Task brief
Any picture in the data below gets skipped; print all the rest exactly.

Data records
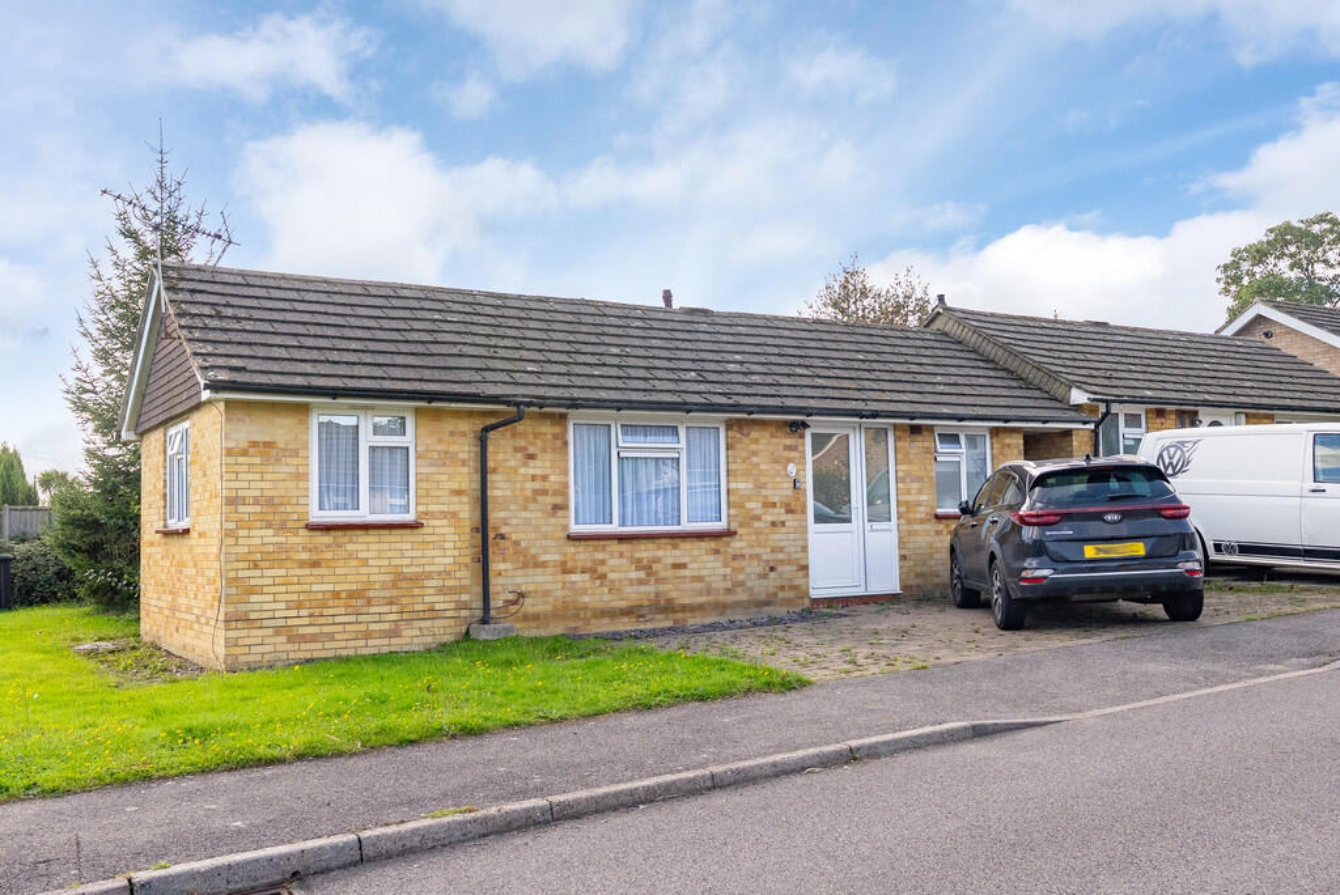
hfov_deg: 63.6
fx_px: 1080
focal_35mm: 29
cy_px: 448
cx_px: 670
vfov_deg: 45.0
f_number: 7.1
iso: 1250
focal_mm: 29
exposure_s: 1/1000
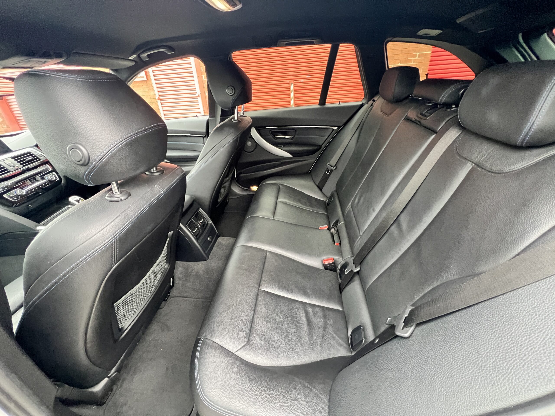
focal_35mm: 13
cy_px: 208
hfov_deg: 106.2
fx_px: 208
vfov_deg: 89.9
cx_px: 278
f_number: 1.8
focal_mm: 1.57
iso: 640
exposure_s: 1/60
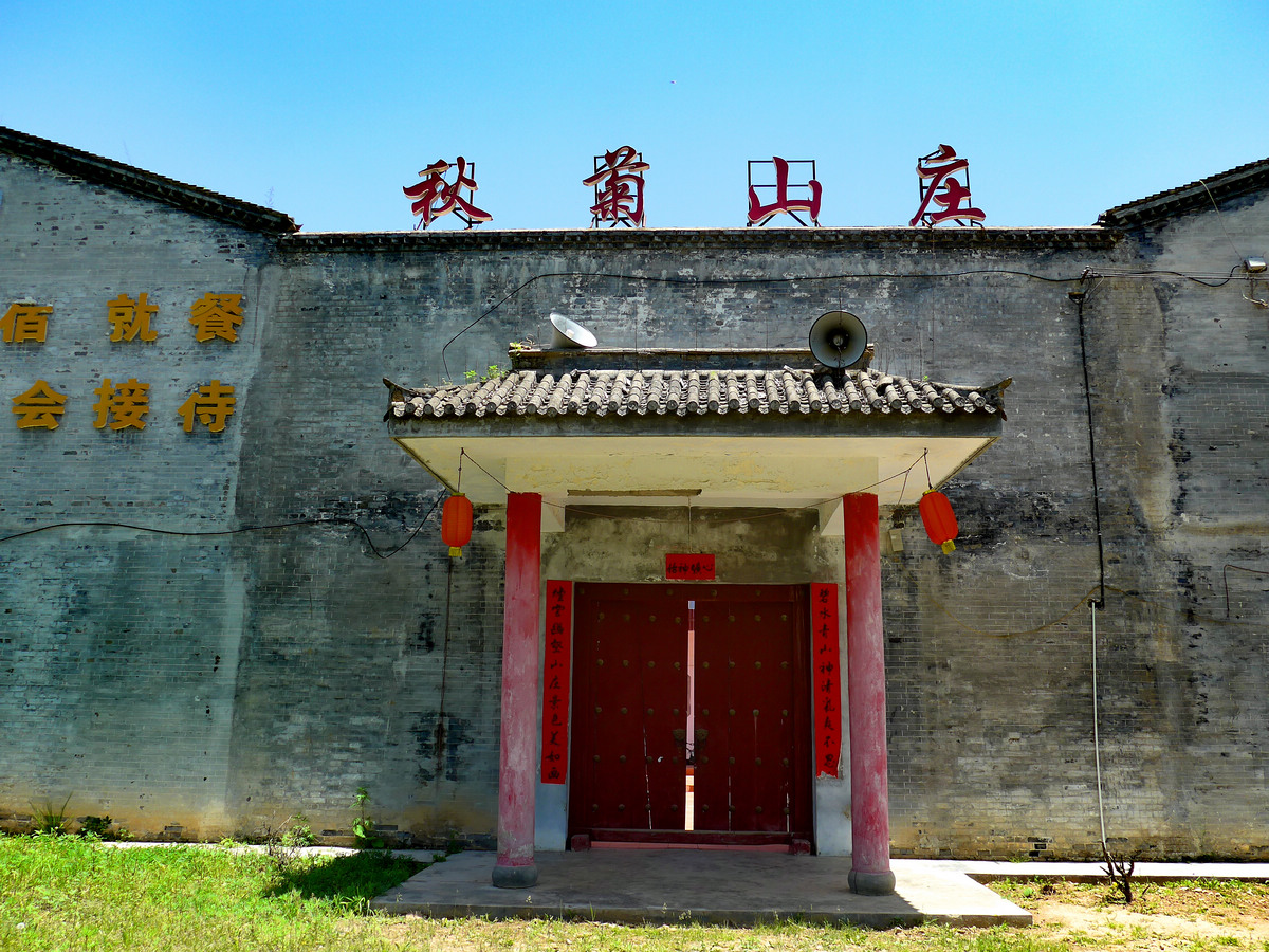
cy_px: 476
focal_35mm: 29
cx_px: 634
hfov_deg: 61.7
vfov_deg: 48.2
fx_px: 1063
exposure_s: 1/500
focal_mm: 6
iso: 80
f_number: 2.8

Exercise response
hfov_deg: 63.6
fx_px: 1080
focal_35mm: 29
cy_px: 448
cx_px: 670
vfov_deg: 45.0
f_number: 7.1
iso: 1250
focal_mm: 29
exposure_s: 1/1000
focal_35mm: 13
cy_px: 208
hfov_deg: 106.2
fx_px: 208
vfov_deg: 89.9
cx_px: 278
f_number: 1.8
focal_mm: 1.57
iso: 640
exposure_s: 1/60
cy_px: 476
focal_35mm: 29
cx_px: 634
hfov_deg: 61.7
vfov_deg: 48.2
fx_px: 1063
exposure_s: 1/500
focal_mm: 6
iso: 80
f_number: 2.8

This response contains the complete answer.